Alignment with Present Levels
- Is there a direct line from the present levels to the proposed goal?
- What information in the PLAAFP statement supports the need for this goal?
- Does the goal address an identified educational need rather than simply improve a test score?
- Does the goal focus on an observable and teachable skill?
- Does the goal support participation and progress in the general education curriculum?
- If this goal were removed, what important need would remain unaddressed?
Compliance with IDEA Requirements
- Is the goal measurable?
- Does the goal contain observable behavior?
- Does the goal specify the conditions under which the skill will occur?
- Does the goal contain objective criteria for mastery?
- Could an independent observer determine whether the student met the goal?
- Does the goal avoid vague terms such as “understand,” “improve,” or “demonstrate awareness”?
- Is the goal ambitious in light of the student’s circumstances, consistent with Endrew F.?
- Would the district be comfortable defending this goal during mediation or due process?
Specially Designed Instruction
- What specially designed instruction is necessary for the student to achieve the goal?
- Does the goal assume interventions that are not documented elsewhere in the IEP?
- Is there alignment among the student’s need, the goal, and the specially designed instruction?
- Has the team identified who will provide the instruction and how often?
- Could another educator implement the instructional plan based solely on the information in the IEP?
Progress Monitoring
- How will progress toward the goal be measured?
- What specific data will be collected?
- Who will collect the data and how often?
- How often will progress be reported to parents?
- What decision rules will be used if the student is not making expected progress?
- Could another educator collect the data and reach similar conclusions?
Professional Judgment and Verification
- Who reviewed the AI-generated output before it was included in the IEP?
- What edits were made to the AI-generated language?
- Can the teacher explain why each component of the goal was retained or changed?
- Was professional judgment exercised, or was the AI output accepted without sufficient analysis?
- Would the teacher be comfortable explaining and defending the goal under oath?
- If the AI system generated a different recommendation tomorrow, would the team’s decision change?
Equity and Bias
- Could the AI-generated goal inadvertently lower expectations for certain groups of students?
- Does the goal reflect high expectations and access to grade-level standards whenever appropriate?
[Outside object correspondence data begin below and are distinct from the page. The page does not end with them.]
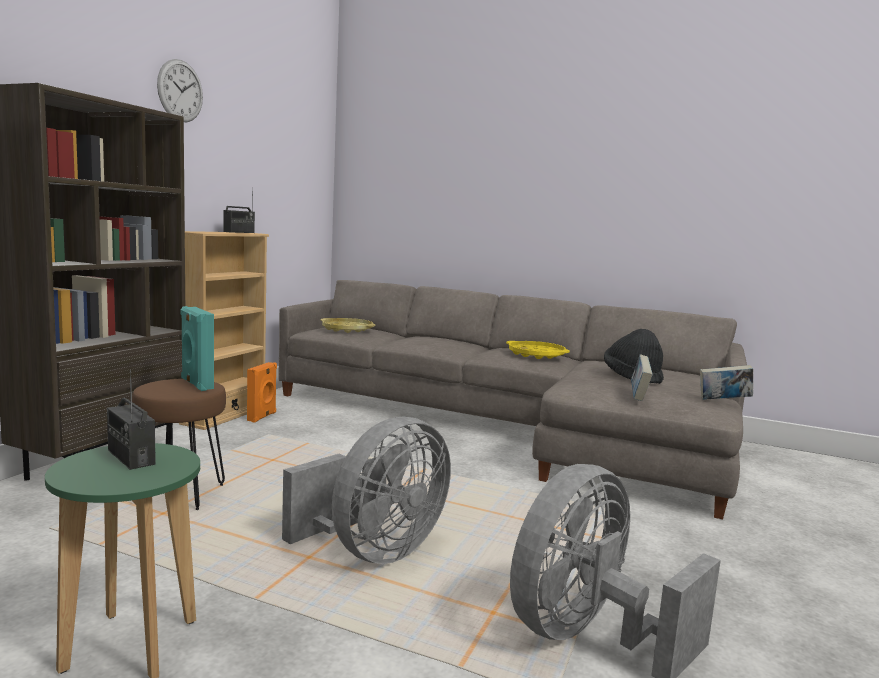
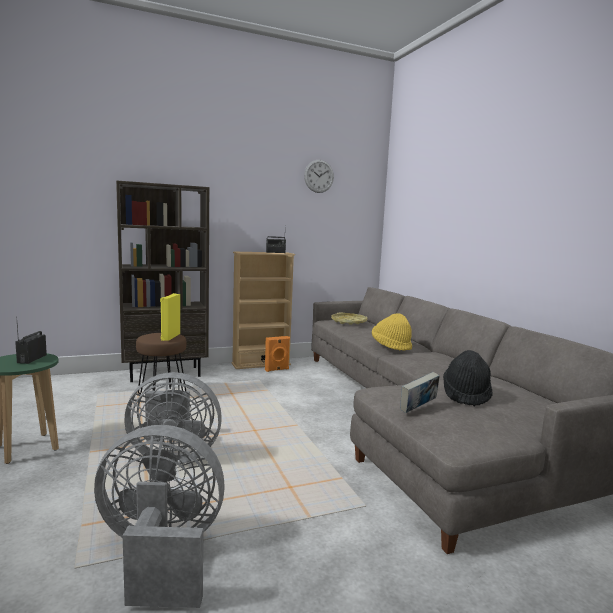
camera: 45 degrees right, 0 degrees up
wall clock [157,59,203,122] -> wall clock moved to [304,160,334,193]
turquoise speaker [181,306,214,391] -> yellow speaker [160,293,180,341]
yellow tray [506,341,570,359] -> none
book [700,365,753,400] -> none
none -> yellow hat [372,313,412,351]

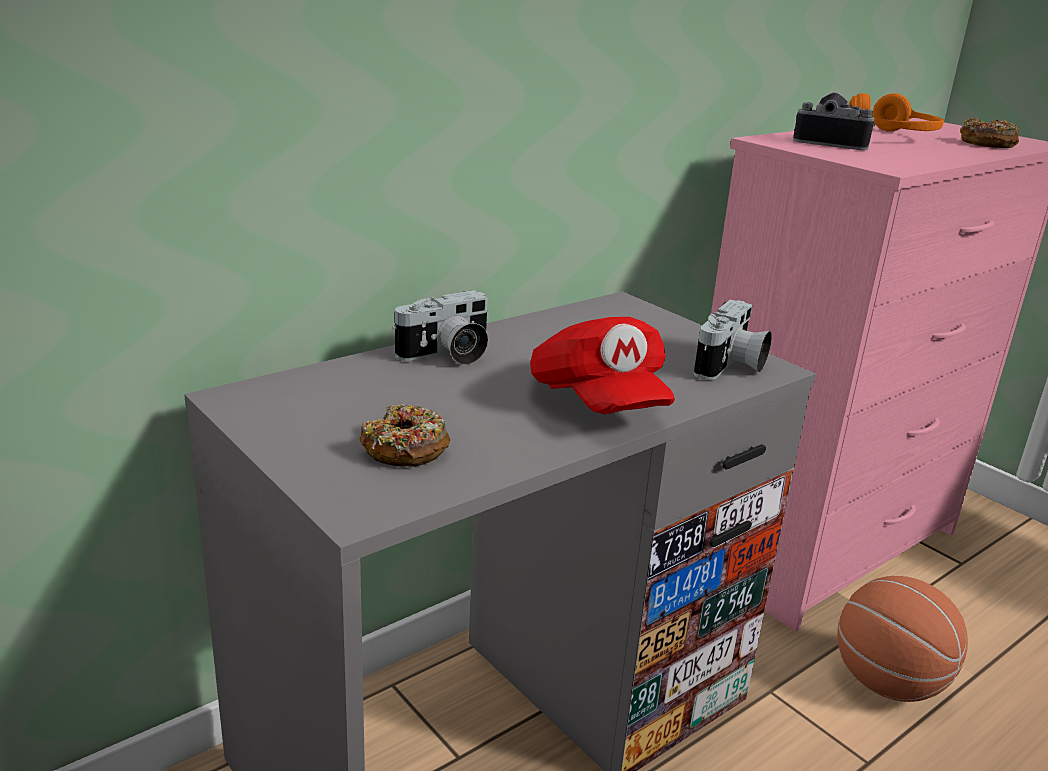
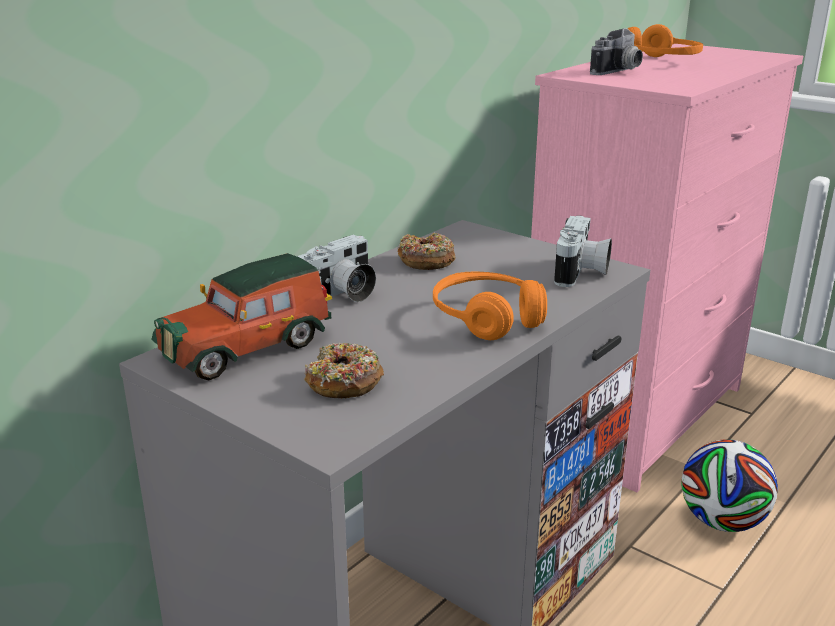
camera: 10 degrees left, 0 degrees up
red cap [530,317,675,414] -> orange headphones [433,271,547,340]
camera [793,92,875,150] -> camera turned 120 degrees clockwise [590,28,643,75]
basketball [837,576,968,702] -> football [681,439,778,532]
donut [960,118,1020,148] -> donut moved to [397,233,455,270]
none -> toy car [151,253,332,380]

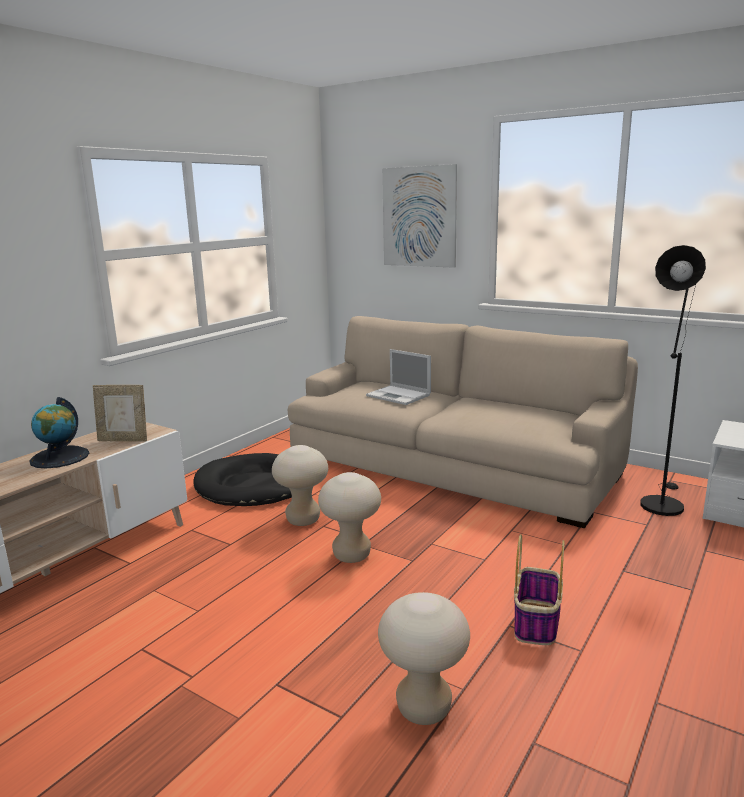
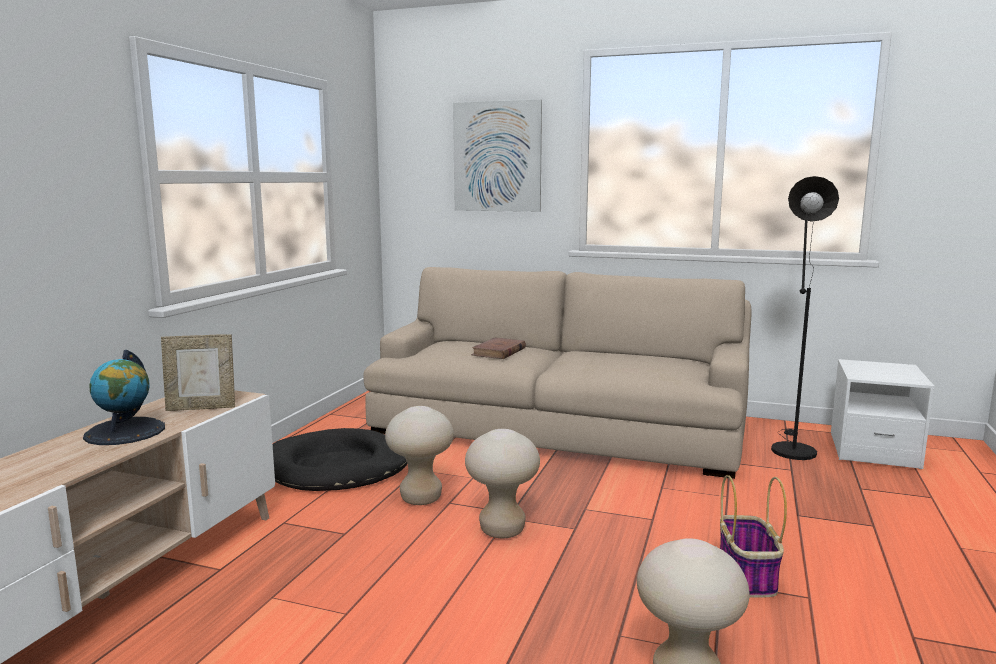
camera: 15 degrees left, 5 degrees down
laptop [366,349,431,405] -> brown book [471,337,526,359]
- Were the student’s cultural and linguistic characteristics appropriately considered?
Confidentiality and Privacy
- Was personally identifiable information entered into the AI system?
- Does the AI platform retain prompts or uploaded information?
- Is the use of the AI platform consistent with district policy and applicable privacy laws, including IDEA and FERPA?
- Have staff received guidance regarding what information may and may not be entered into AI systems?
Documentation and Accountability
- Does the district have a policy governing AI use in IEP development?
- Who is ultimately responsible for the contents of the IEP?
- How will administrators review AI-assisted goals for quality and compliance?
The Ultimate Question
- If the student’s name were removed from the IEP, would an experienced educator be able to tell that this goal was written specifically for this student and no other?